—Hola, Clara. Soy tu tío Gabriel.
Clara levantó la vista, incrédula.
—¿Quién?
—Tu tío Gabriel, el hermano de tu padre.
—¿Mi padre… tenía un hermano?
—Sí. Yo. He venido para hacerme cargo de todo.
—¿Cómo que «hacerse cargo»? —interrumpió Fernando.
Clara los miró, extrañada.
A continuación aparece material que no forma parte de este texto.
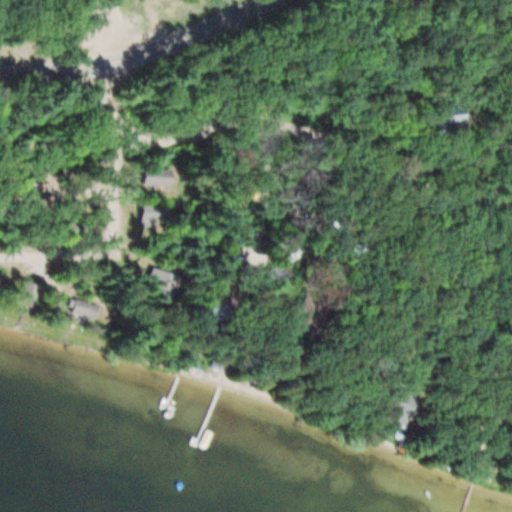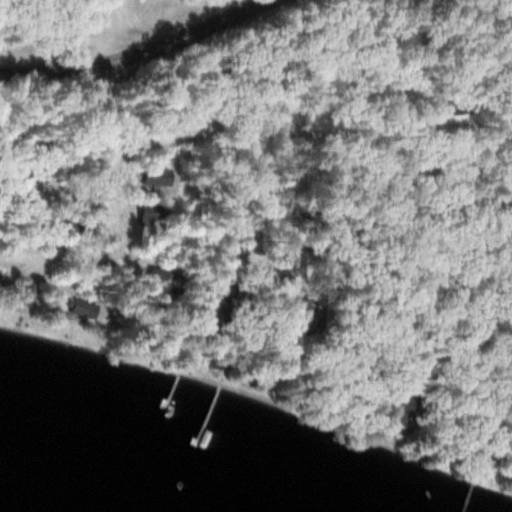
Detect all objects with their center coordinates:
road: (107, 32)
road: (137, 57)
road: (102, 98)
road: (316, 141)
road: (113, 191)
road: (56, 253)
building: (31, 295)
building: (389, 409)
No sabría decir porqué, pero notaba algo raro en esa conversación, como si no fuera del todo real. Como si esas dos personas se conocieran de antes pero quisieran fingir que no era así.
—Soy el padrino de Clara y su único pariente vivo —explicó el extraño—. He venido en cuanto supe de la muerte de César. Voy a ser su tutor de hoy en adelante.
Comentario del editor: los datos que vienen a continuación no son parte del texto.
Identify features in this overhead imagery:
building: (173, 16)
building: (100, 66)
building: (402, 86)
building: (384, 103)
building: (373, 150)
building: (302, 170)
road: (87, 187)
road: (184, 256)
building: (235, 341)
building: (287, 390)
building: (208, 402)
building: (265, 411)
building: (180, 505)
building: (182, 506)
Clara miraba desconcertada al recién llegado. Sus padres jamás habían hablado de ningún pariente. Sin embargo, allí estaba Gabriel y aparentaba tenerlo todo bajo control. Clara reconoció en él algunos rasgos de su padre; los ojos claros, algo en el porte… Tenía un cierto aire de familia, sin duda. Pero si lo que decía era cierto, eso planteaba un montón de preguntas: ¿cómo podía ser su padrino alguien a quien ella no conocía? ¿Dónde había estado todo ese tiempo? ¿Por qué nunca la había visitado? Y, sobre todo, ¿cómo era posible que nadie le hubiera comentado nunca nada de él? Para ella fue demasiado. Algo en su cabeza hizo clic y se desentendió. Solo quería que ese día acabara, que alguien se diera cuenta de que todo ese dolor lo había causado ella y le proporcionara el castigo que merecía; que le permitieran ajustar cuentas y pagar su crimen. Y tener así, por fin, algo de paz.
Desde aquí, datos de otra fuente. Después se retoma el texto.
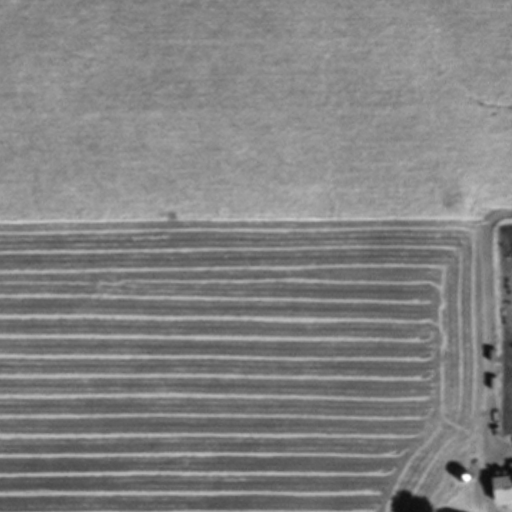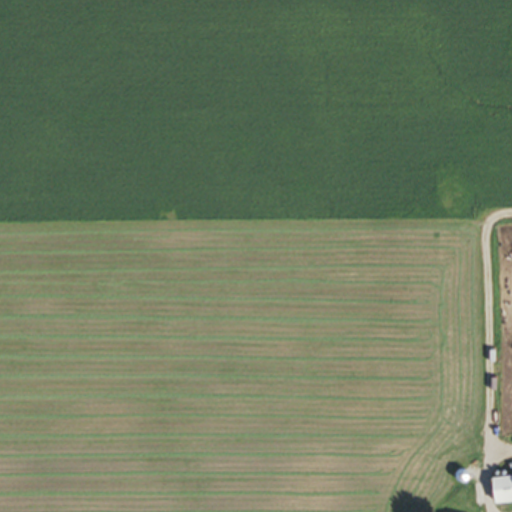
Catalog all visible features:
building: (498, 492)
Su tío traía consigo los papeles de la comunidad, un viejo libro de familia, su DNI, todo lo que podía probar que era quien decía. Habló largo rato con Fernando, le dejó tiempo para que se despidiera de Clara y después estrechó su mano, le dio las gracias con amabilidad y se llevó consigo a su sobrina.
Un elegante coche negro, algo pasado de moda, los esperaba en la puerta. Junto a él, un hombre trajeado. Gabriel los presentó.
—Óscar, Clara. Clara, Óscar. —Óscar era un hombre cercano al metro ochenta, al que, bajo un traje de corte impecable, se le adivinaba atlético y flexible. Un coche con chófer. Evidentemente, su tío tenía dinero.
—¿A dónde vamos? —preguntó Clara.
—A tu casa; allí estarás más tranquila. Mañana será el entierro y tienes que reponer fuerzas. Necesitas descansar un poco.
—No necesito descansar —replicó Clara, llorosa—; necesito a mis padres.
Su tío acusó el golpe y sus ojos brillaron con dureza.
—Por desgracia, esa es la única cosa que no puedo conseguir. Ni tú tampoco. Tus padres no van a volver. Y tienes que empezar a vivir con eso.
Clara sintió como si la hubieran abofeteado. Le odió, con todas sus fuerzas. ¿Qué hacía ese monstruo allí? ¿Por qué tenía que hacerse cargo de ella alguien a quien ni siquiera conocía? ¿Por qué nunca nadie le había hablado de él?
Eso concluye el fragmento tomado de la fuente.